Dans ce verset, la normalité de la famille de Nazareth a certainement un lieu privilégié. Celui qui grandit selon les attentes humaines des parents, c’est justement Jésus de Nazareth, le fils de Dieu incarné pour notre salut. Comme nous l’avons déjà affirmé, la Sainte Famille n’est pas très normale. Disons alors que dans l’aventure humaine dont Marie, Joseph et l’Enfant sont les interprètes, il y a le paradoxe de la foi, l’accueil confiant du dessein de Dieu, sa promesse, sa parole.

Et c’est précisément le thème de la foi qui scande la première lecture (Gn 15, 1-6; 21, 1-3). Isaac, l’enfant inespéré d’un couple stérile, est la récompense de la foi d’Abraham à ce que Dieu lui a promis. Et c’est encore la foi qui est au cœur de la deuxième lecture
(He 11, 8.11-12.17-19) : c’est grâce à la foi qu’Abraham a obéi; grâce à la foi que Sara est devenue mère; grâce à la foi, qu’Abraham a offert son fils.

Dans la foi, il importe de faire grandir la famille de Dieu, d’en faire un signe tangible de sa présence dans l’histoire humaine. La radicalité du modèle chrétien (indissolubilité, fidélité, fécondité) n’est pas une obligation insoutenable. C’est le trait propre à l’horizon de disciple.

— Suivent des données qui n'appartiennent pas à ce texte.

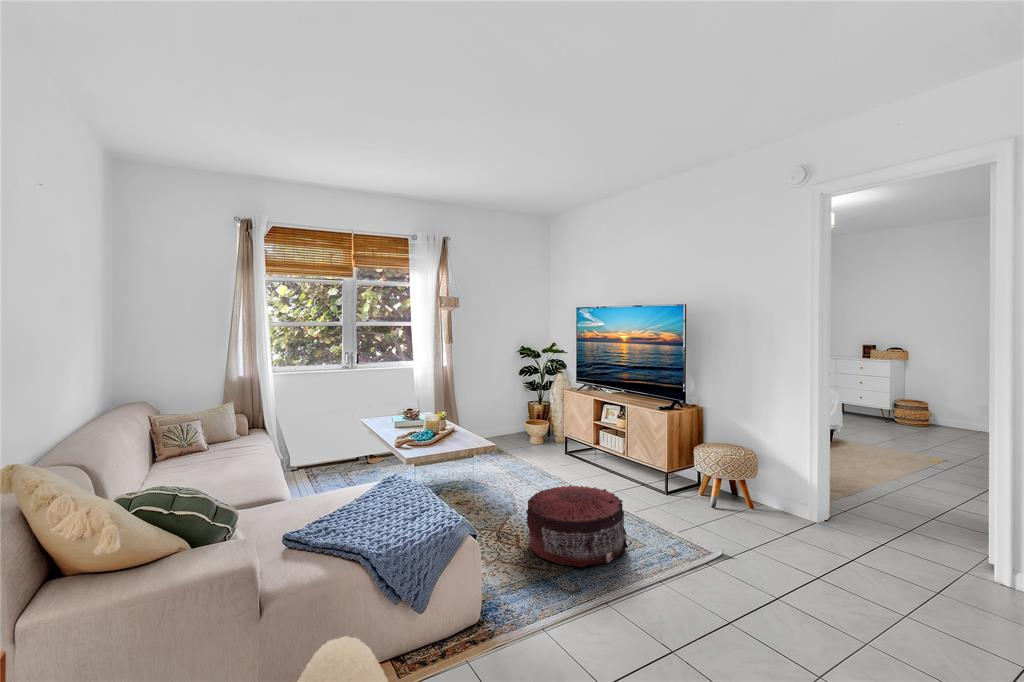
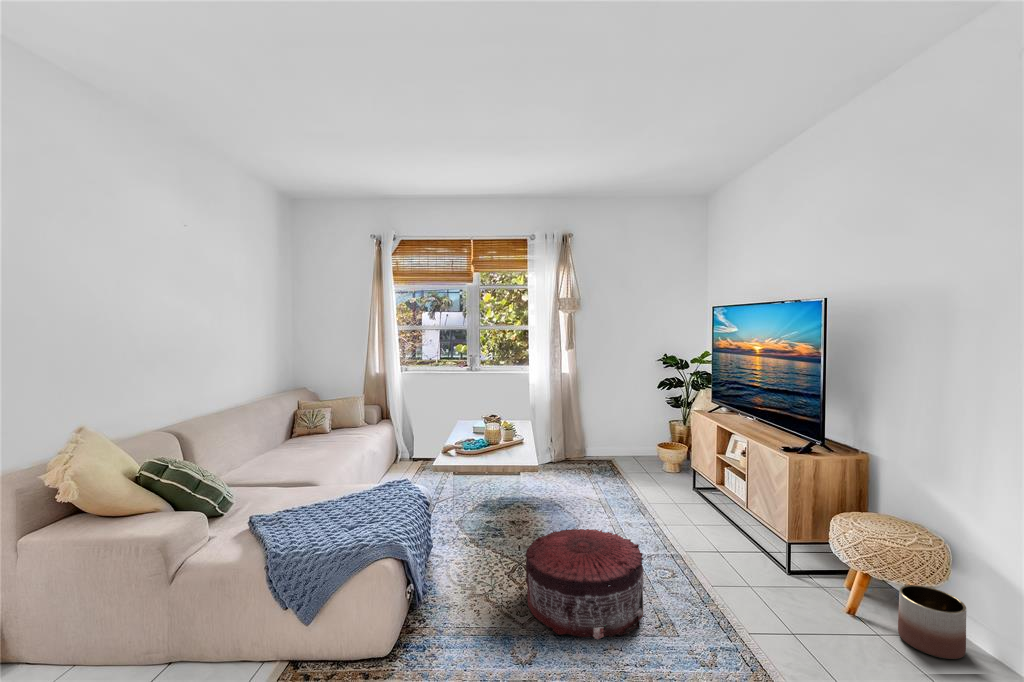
planter: none [752,481,788,520] -> present [898,585,966,659]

La famille est une « petite Église ». Vatican II nous l’a redit. Dans sa première forme, l’Église est née dans les familles, dans les maisons des croyants. Le rappeler confirme la nécessité que nous avons de dépasser les horizons restreints et de comprendre que être disciple veut dire aller au-delà. Condition indispensable pour que la Famille de Nazareth soit un vrai « modèle » pour nous.